Mi scuso di aver ignorato le vittime innocenti di questo sistema: indagati, imputati, gente comune o eccellente, colpiti dal maglio di una giustizia di parte, autoreferenziale e proiettata verso un delirio di onnipotenza e in grado di distruggere vite, professionalità e calpestare esseri umani, colpevoli solo di essere un facile e magari utile bersaglio, da umiliare e mettere alla berlina su giornali e media compiacenti.

Non mi sono soffermato a riflettere sulle pericolose strade che il sistema aveva ormai imboccato, come il dominio delle correnti togate: grumi di potere che in questi ultimi anni hanno assunto il controllo assoluto della magistratura.

Le correnti non risparmiano nessuno, anche all’interno dell’ufficio di appartenenza, dove le carriere del singolo sono spesso condizionate dall’appartenenza a un gruppo.

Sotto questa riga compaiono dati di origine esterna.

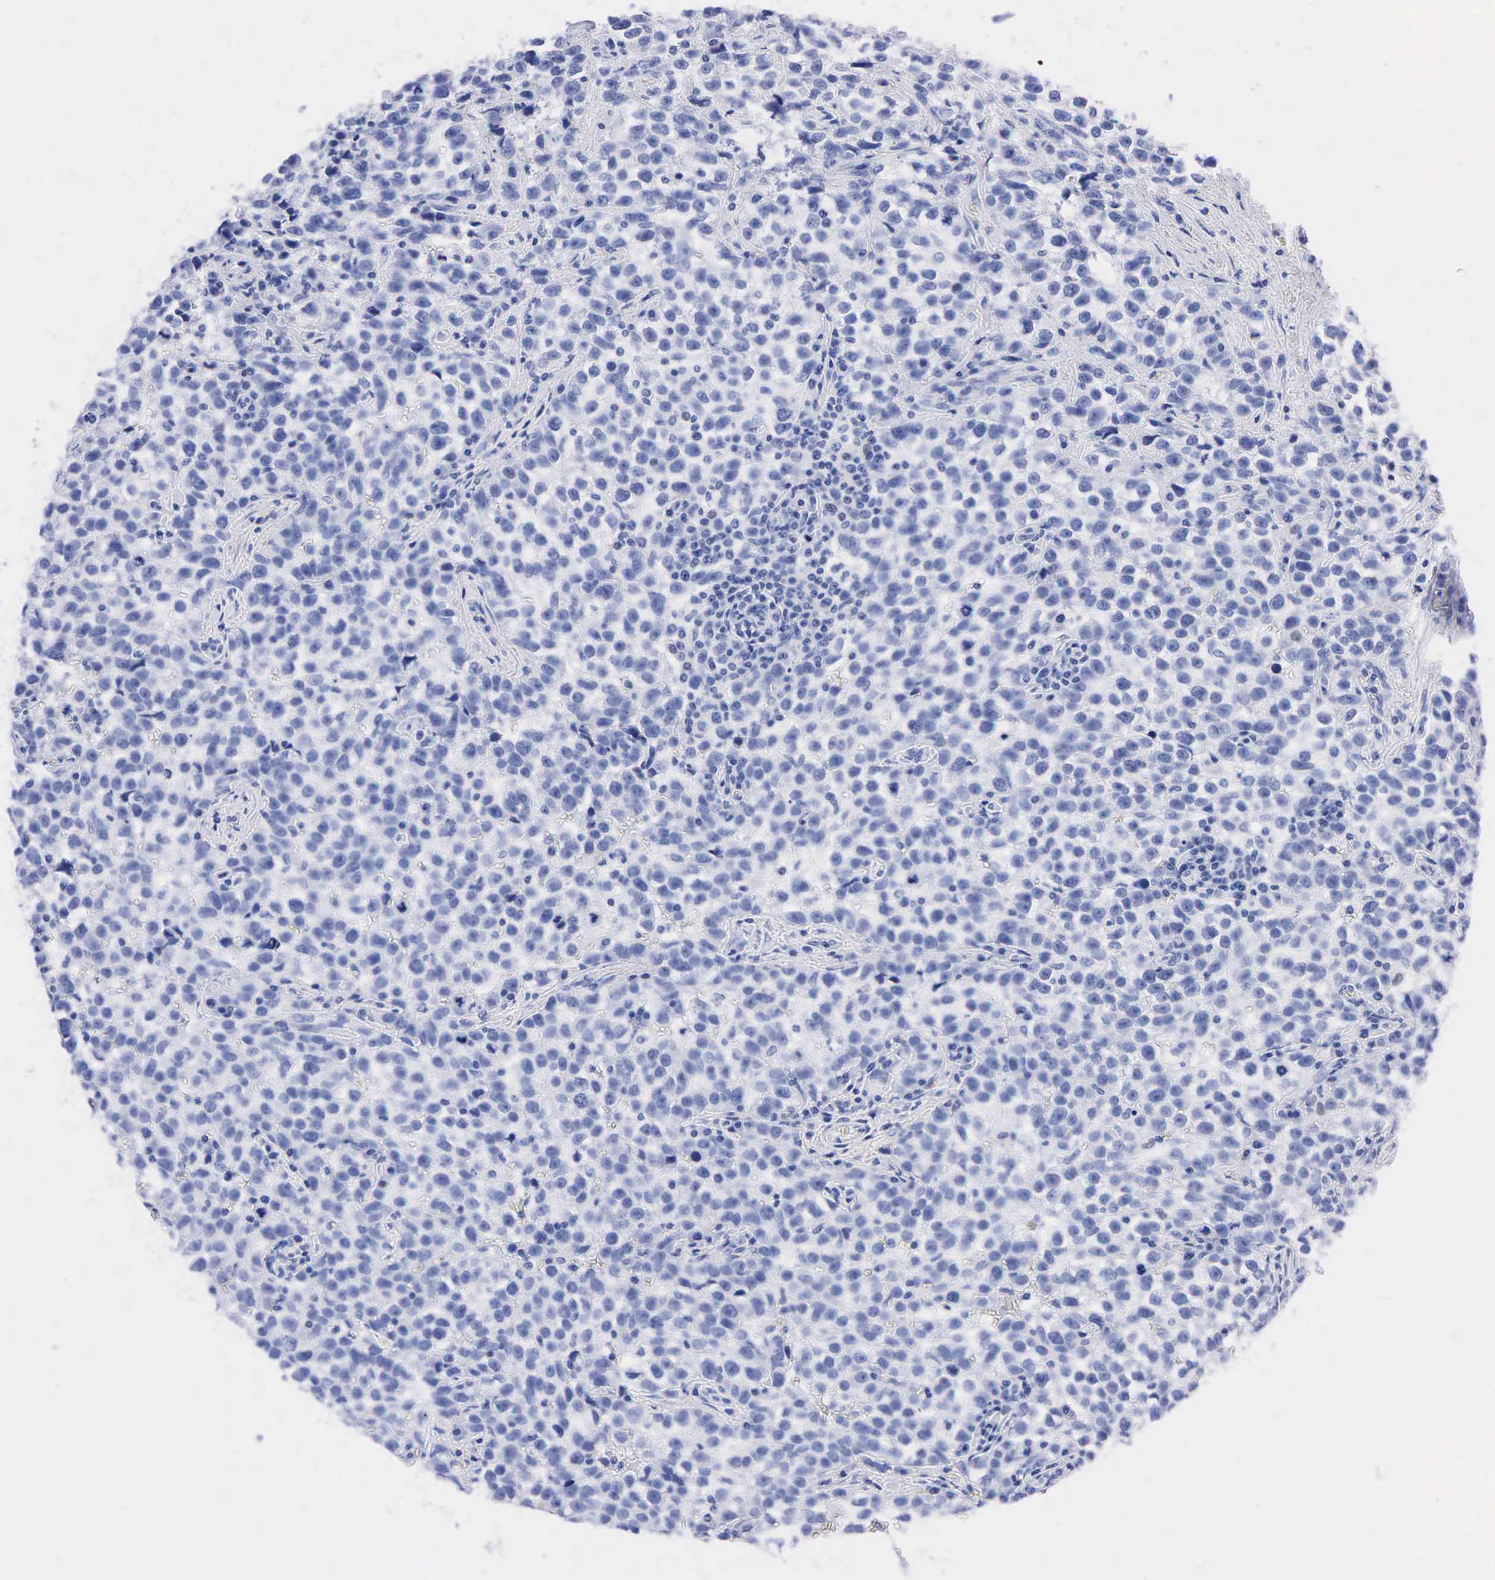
{"staining": {"intensity": "negative", "quantity": "none", "location": "none"}, "tissue": "testis cancer", "cell_type": "Tumor cells", "image_type": "cancer", "snomed": [{"axis": "morphology", "description": "Seminoma, NOS"}, {"axis": "topography", "description": "Testis"}], "caption": "Tumor cells show no significant positivity in seminoma (testis).", "gene": "PTH", "patient": {"sex": "male", "age": 38}}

Questo dominio incontrastato delle correnti ha portato al tradimento di princìpi che dovevano essere intangibili, al degenerare di un sistema, con devastanti danni per quel popolo italiano in nome del quale si celebra il rito della giustizia”.

E non paga mai nessuno, anzi, paga lo Stato quando viene riconosciuto – non sempre – che un imputato è stato vittima di una ingiusta carcerazione preventiva: non pagano giudicanti frettolosi ed approssimativi, non pagano pubblici ministeri che assumono le vesti di angeli vendicatori, non pagano i confidenti delle redazioni che fanno filtrare, con una vasta gamma di intenzioni tutt’altro che nobili, atti che dovrebbero essere coperti dal segreto investigativo o, quantomeno, da un opportuno riserbo.

Permane emblematica l’immagine di Enzo Tortora in manette tra due Carabinieri negli istanti subito successivi al suo arresto, sbattuta in prima pagina, trasmessa a reti unificate, come se fosse credibile che per una pura casualità, alle prime luci dell’alba, fotoreporter ed inviati della carta stampata e telegiornali si fossero convenuti senza una plausibile ragione, proprio alle porte dell’albergo romano ove il presentatore alloggiava e proprio quella volta che doveva essere messo ai ceppi. Un’operazione scientificamente mirata a far diventare gli inquirenti personaggi noti all’opinione pubblica (se mai le accuse fossero risultate provate) pronti ad incarcerare e far processare persino l’uomo il cui programma inchiodava ogni volta davanti al piccolo schermo quasi trenta milioni di italiani. Cavalieri senza macchia e senza paura dai quali sentirsi tutelati perché non guardano in faccia a nessuno…e nessuno ha avuto il benchè minimo rallentamento di carriera sebbene il loro contributo si sia risolto – appunto – nel far perdere la faccia non solo alla magistratura ma all’Italia intera.

Grazie, allora, al Consigliere Padalino per il suo atto di dolore, per le sue parole intrise di umanità e sincera comprensione: vox clamans in desertu, quasi un mantra da inserire tra le materie di studio per il concorso in magistratura e memorizzare nella consapevolezza, purtroppo, che quell’insegnamento potrà essere vanificato dai tanti, troppi, cattivi maestri.